Now I know that there is a lot of crap going on over in Africa right now with civil war, famine and a very jaded government system...forget the AIDS epidemic that is now infecting children. The response of skin color made the hair on my neck stand up, why aren't we helping more? We are so busy fighting a war in Iraq that will never be won and here are people who really need and want our help that we are ignoring. Is it because they have nothing to offer us? No oil or nature resources we find necessary? Or maybe because we are too busy arguing over who screwed up the Katrina response more, even in this country we can't help our own people even 6 months after the tragedy.

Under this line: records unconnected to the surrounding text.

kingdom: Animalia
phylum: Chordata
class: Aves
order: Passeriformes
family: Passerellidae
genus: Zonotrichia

I don't know all the specifics about world news, nor do I want to know. I look at our government sometimes and I truly don't understand how we got into this position of only helping people who can help us, even to the point of ignoring our own citizens. A fine example is the poor state of the school system in this country, they are closing left and right up here, or increasing taxes just to make ends meet...the Iraq war budget is now at $86 billion isn't it? I think somehow the super power of the world has become super greedy and has purchased a large set of blinders to the real problems affecting this world and country.

Thursday, March 02, 2006

Day dreaming



I love to day dream, or awake night dream while I am at work. I get this habit from my mother who is always dreaming. I dream about jobs, friends, money, strangers. My favorite place to day dream is at work. I can look out the windows in the patient's rooms and see downtown Columbus, at night it is beautiful. The highway runs right past the hospital and there is always traffic to watch, no matter what time it is. I like to imagine where people are going, where they are coming from, why they are driving at 3am. Just before shift change it is fun to watch all the day shift employees exiting the highway and pulling into the lots. I can watch the downtown fireworks on July 4th, see the different lights on the buildings (they change for holidays and special remembrances). I had a friend tell me that they only way she got through life was by dreaming, I thought she was crazy at the time but I am starting to understand what she meant. The world is not a nice place, except when I am dreaming. Reality doesn't suck in my world and it is always sunny.

Reading accomplishes the same euphoria for me. I can get involved with the characters in the book, almost believing them to be real. Once I start a book I can't put it down, I get that involved in the reading and story. I could read all the time and never accomplish anything so easily; I have to be so careful when I start a new book so that I won't be neglecting something.


Just a quick reminder that at this time last year we were in Cozumel, heading for Belize. Drinking yard maragaritas at Carlos and Charlies and sitting on the beach. Back to reality....it snowed today but not a lot, just a little dusting. I hear those azaleas are beautiful this year.

Wednesday, March 01, 2006

All work and no play...

...makes me tired and cranky. No I am not always tired and cranky so don't even go there. For some reason it is hard to sleep during the day, probably just a phase I am going through. I had some good nights at work so I can't complain about that; except I started two nights in a row by walking through urine that was on the floor. No job should start like that; my shoes squeaked for an hour.

So this is Lent. I was reminded of that by a friend and the morning show I listen too on my way home. I knew Lent was coming because of Mardi Gras, since my family has never observed or known anyone who observed Lent I don't think too much about it. I try to live a good life all the time and I accept my vices. I also know it is Lent because Wendy's has a special on fish sandwiches. Yes I do know that Lent is about making sacrifices, I started two shifts by stepping in urine and stayed the whole shift...that has to count for something.

So this is March. There is going to be a snowstorm where my parents live, we are just going to get rain. I hope that means that March is coming in like a lion so it can go out like a lamb. Who ever came up with that anyhow? I am still thankful that the weather has been warm and there has been no snow. About one more month and we will be in spring, I can't wait.